'length' is ... not right, and I don't want to know why it returns 4 for the above, because that's not right. If you want to provide a 'length' function for a Unicode string, you need to know what you are measuring: graphemes, codepoints, bytes? Whichever you decide to use, is inappropriate for 'length'.
To me it is rather obvious that a text-oriented language would treat any "string" as a) an atomic string and b) a sequence of the "next-lower" logical unit. I do just now realize that "An English sentence.".length could by this reasoning return 3 or 4 (3 words, one punctuation mark...).
I'm glad it's so obvious to you. Here is a quick test:
What is "ö".length?
It's one grapheme, an o with a diaeresis.
It's two codepoints, an o (0x006F) with a combining diaeresis (0x0308).
It's several bytes, depending on encoding.
How about if you reverse it first, so that the diaeresis doesn't have anything to combine with, and you have a bare letter 'o'? What's the length now? If you answered _one_ to the above, you've got a string whose length doubles when you reverse it. Is that what you want?
Too easy for you?
Let's take the Thai consonant "ก", which is a sort of a g, sort of k sound. One grapheme, one codepoint. Sorted. We'll add a vowel to it: "กอ". Two codepoints, but how many graphemes? One or two? Let's say two, but then let's point out that there is no logical difference there between that and a different vowel: "กี". This is a little more complicated? What's the length now? Is that one or two graphemes? It's clear as day that that's a single consonant + a single vowel, but how long is the string? How about: "เกียะ"? That's still a single consonant + a combining single vowel, only this time it's a compound vowel. One consonant, one vowel, how many graphemes? Are you using vertical slicing to determine what is and isn't a grapheme? Is that right?
To see this taken to its logical end by The Masters of Unicode:
http://www.unicode.org/faq/char_combmark.html - "How are characters counted when measuring the length or position of a character in a string?"
TL;DR -- I generally fall in the category of counting graphemes, as per the second FAQ you linked -- when talking about user-facing text processing. I'm don't think it makes sense to try and have one api that tries to both appease (low level) programmers and end-users.
Perhaps I wasn't entirely clear - I certainly see that there are complications. I think you're overcomplicating your examples within the domain of text - I'd say composed characters counts as one, and reversing a string with a composed character, shouldn't reverse/destroy the compositon. The reverse of "õ" isn't "o~", but simply "õ" -- and the length of "o" and "õ" should both be one -- even if they aren't coded similarly.

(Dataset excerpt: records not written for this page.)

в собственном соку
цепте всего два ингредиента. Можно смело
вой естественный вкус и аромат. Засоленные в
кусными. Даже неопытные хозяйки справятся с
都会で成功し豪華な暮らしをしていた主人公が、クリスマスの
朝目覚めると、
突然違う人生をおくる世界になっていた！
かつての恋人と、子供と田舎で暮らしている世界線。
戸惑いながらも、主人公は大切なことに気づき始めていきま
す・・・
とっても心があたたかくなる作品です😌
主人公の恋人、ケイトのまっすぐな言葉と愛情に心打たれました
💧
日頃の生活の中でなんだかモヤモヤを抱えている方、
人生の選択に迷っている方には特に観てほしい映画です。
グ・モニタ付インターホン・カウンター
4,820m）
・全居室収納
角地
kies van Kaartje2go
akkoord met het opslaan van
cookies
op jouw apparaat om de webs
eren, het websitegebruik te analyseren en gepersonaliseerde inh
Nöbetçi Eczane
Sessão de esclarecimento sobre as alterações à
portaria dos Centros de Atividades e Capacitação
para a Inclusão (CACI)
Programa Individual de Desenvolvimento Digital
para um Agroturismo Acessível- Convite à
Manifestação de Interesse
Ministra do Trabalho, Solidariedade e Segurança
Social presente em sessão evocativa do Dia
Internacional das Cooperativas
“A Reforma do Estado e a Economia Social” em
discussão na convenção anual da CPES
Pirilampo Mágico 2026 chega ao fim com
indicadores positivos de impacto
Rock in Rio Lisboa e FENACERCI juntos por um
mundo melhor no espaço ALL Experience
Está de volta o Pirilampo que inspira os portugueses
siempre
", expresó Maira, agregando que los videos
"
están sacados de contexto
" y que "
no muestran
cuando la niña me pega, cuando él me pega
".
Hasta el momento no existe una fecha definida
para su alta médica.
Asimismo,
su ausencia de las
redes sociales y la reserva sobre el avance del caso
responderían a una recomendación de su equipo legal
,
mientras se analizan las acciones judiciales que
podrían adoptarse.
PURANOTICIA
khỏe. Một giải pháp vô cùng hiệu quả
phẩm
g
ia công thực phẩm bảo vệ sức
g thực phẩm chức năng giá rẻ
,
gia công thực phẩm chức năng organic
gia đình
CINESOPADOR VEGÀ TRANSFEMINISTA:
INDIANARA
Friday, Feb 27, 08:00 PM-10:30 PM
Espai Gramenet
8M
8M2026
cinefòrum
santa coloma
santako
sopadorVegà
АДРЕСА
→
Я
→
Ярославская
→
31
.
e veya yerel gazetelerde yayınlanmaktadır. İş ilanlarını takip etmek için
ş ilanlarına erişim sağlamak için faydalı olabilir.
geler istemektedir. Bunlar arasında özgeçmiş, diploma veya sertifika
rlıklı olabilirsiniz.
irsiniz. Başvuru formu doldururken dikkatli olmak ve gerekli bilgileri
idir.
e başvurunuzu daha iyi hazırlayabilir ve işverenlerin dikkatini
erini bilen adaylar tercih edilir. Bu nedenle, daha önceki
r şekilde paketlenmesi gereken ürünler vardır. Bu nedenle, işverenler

Now, this won't work for lower level work on "computer language" strings -- so for your unicode-library or whatever you'd have to count differently. Obviously you have to do some magic when converting a multicode-encoded string from big-endian to little-endian and vice-versa -- but that's hardly the same operation as reversing a string.
I'm not familiar with thai, but to me it looks like your "กอ" and "กี" is equivalent to the Norwegian vowel "æ" which used to be written/typset as "ae" (and can still be considered a composition in some input locals). So the length of "ae" is 2, the length of "æ" is 1 as is the length of "a". That would mess up "ae" if reversed -- but I would consider that a "special/archaic" use-case. I'm not sure if that would be similar in Thai -- I don't know for example, if typewriters and computers have been wildly used for comparable time in Norway and Thailand (I'm guessing Thailand have a few thousand more years of printing/literacy).
As mentioned in my comment above, I also find it interesting that if we're taking length to mean "number of things in a sequence", the length of a sentence would be the number of words, the length of a word would be the number of graphemes and the length of a grapheme might either be the number of bit/bytes, or there might be a level in-between of composites.
So we might have:
"This is an example.".length => 4 (or 5 or 8 depending
on how we define spaces and punctuation)
"This".length => 4
"T".length => 1 byte,7 or 8 bits, or maybe even 2 in a
prefix-based encoding (capital-transform t).
The logic would be that the full sentence is treated as a sequence of words that's treated as a sequence of graphemes that are treated as a sequence of codepoints that's treated as a stream of bits...
As the correct answer is "that depends", neither answer gets to qualify as "length", especially given that traditionally, a string is a sequence of bytes, which gives a third thing that 'length' could mean.
NO NO NO NO.
'length' is ... not right, and I don't want to know why it returns 4 for the above, because that's not right. If you want to provide a 'length' function for a Unicode string, you need to know what you are measuring: graphemes, codepoints, bytes? Whichever you decide to use, is inappropriate for 'length'.